Records provided |
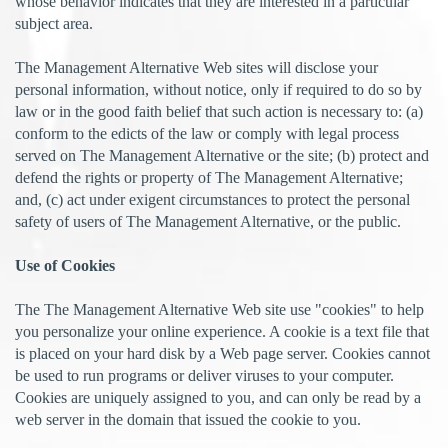
whose behavior indicates that they are interested in a particular
subject area.
The Management Alternative Web sites will disclose your
personal information, without notice, only if required to do so by
law or in the good faith belief that such action is necessary to: (a)
conform to the edicts of the law or comply with legal process
served on The Management Alternative or the site; (b) protect and
defend the rights or property of The Management Alternative;
and, (c) act under exigent circumstances to protect the personal
safety of users of The Management Alternative, or the public.
Use of Cookies
The The Management Alternative Web site use "cookies" to help
you personalize your online experience. A cookie is a text file that
is placed on your hard disk by a Web page server. Cookies cannot
be used to run programs or deliver viruses to your computer.
Cookies are uniquely assigned to you, and can only be read by a
web server in the domain that issued the cookie to you.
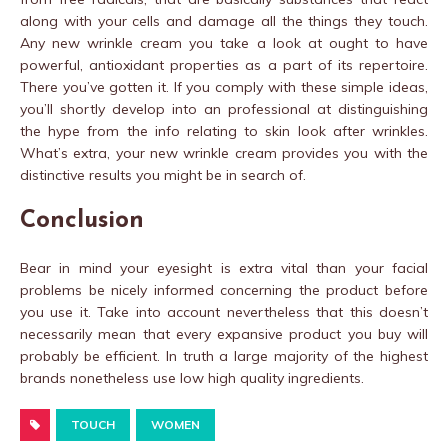
along with your cells and damage all the things they touch.
Any new wrinkle cream you take a look at ought to have
powerful, antioxidant properties as a part of its repertoire.
There you’ve gotten it. If you comply with these simple ideas,
you’ll shortly develop into an professional at distinguishing
the hype from the info relating to skin look after wrinkles.
What’s extra, your new wrinkle cream provides you with the
distinctive results you might be in search of.
Conclusion
Bear in mind your eyesight is extra vital than your facial
problems be nicely informed concerning the product before
you use it. Take into account nevertheless that this doesn’t
necessarily mean that every expansive product you buy will
probably be efficient. In truth a large majority of the highest
brands nonetheless use low high quality ingredients.
TOUCH
WOMEN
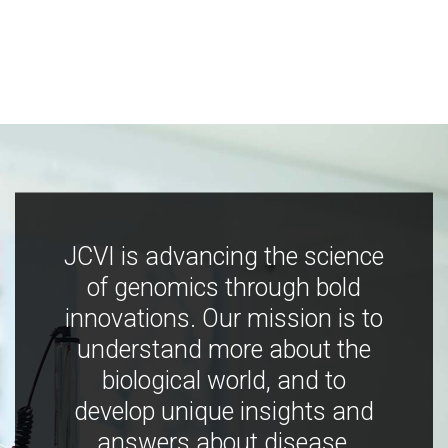
JCVI is advancing the science
of genomics through bold
innovations. Our mission is to
understand more about the
biological world, and to
develop unique insights and
answers about disease,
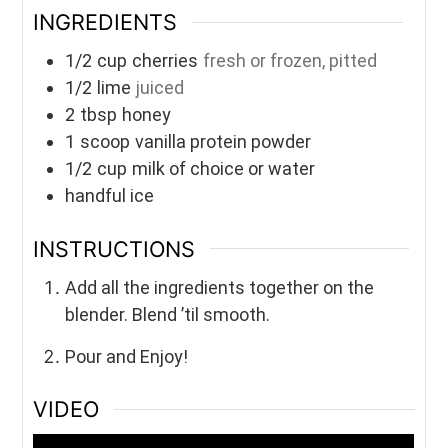
INGREDIENTS
1/2
cup
cherries
fresh or frozen, pitted
1/2
lime
juiced
2
tbsp
honey
1
scoop
vanilla protein powder
1/2
cup
milk of choice or water
handful ice
INSTRUCTIONS
Add all the ingredients together on the
blender. Blend ’til smooth.
Pour and Enjoy!
VIDEO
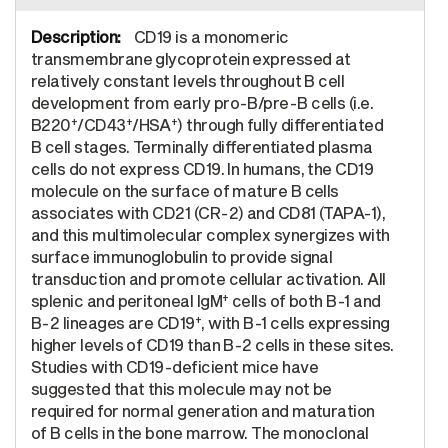
CD19 is a monomeric
transmembrane glycoprotein expressed at
relatively constant levels throughout B cell
development from early pro-B/pre-B cells (i.e.
+
+
+
B220
/CD43
/HSA
) through fully differentiated
B cell stages. Terminally differentiated plasma
cells do not express CD19. In humans, the CD19
molecule on the surface of mature B cells
associates with CD21 (CR-2) and CD81 (TAPA-1),
and this multimolecular complex synergizes with
surface immunoglobulin to provide signal
transduction and promote cellular activation. All
+
splenic and peritoneal IgM
cells of both B-1 and
+
B-2 lineages are CD19
, with B-1 cells expressing
higher levels of CD19 than B-2 cells in these sites.
Studies with CD19-deficient mice have
suggested that this molecule may not be
required for normal generation and maturation
of B cells in the bone marrow. The monoclonal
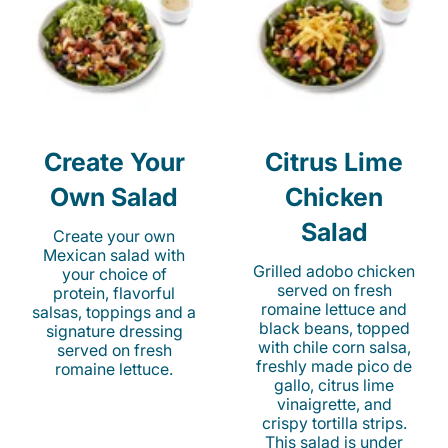
Create Your
Citrus Lime
Own Salad
Chicken
Salad
Create your own
Mexican salad with
Grilled adobo chicken
your choice of
served on fresh
protein, flavorful
romaine lettuce and
salsas, toppings and a
black beans, topped
signature dressing
with chile corn salsa,
served on fresh
freshly made pico de
romaine lettuce.
gallo, citrus lime
vinaigrette, and
crispy tortilla strips.
This salad is under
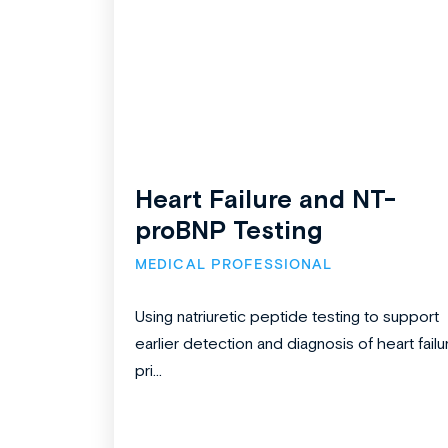
Heart Failure and NT-
proBNP Testing
MEDICAL PROFESSIONAL
Using natriuretic peptide testing to support
earlier detection and diagnosis of heart failu
pri...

Directions |
In the listing above, find each line containing "only" and copy it.

Written reply |
personal information, without notice, only if required to do so by
Cookies are uniquely assigned to you, and can only be read by a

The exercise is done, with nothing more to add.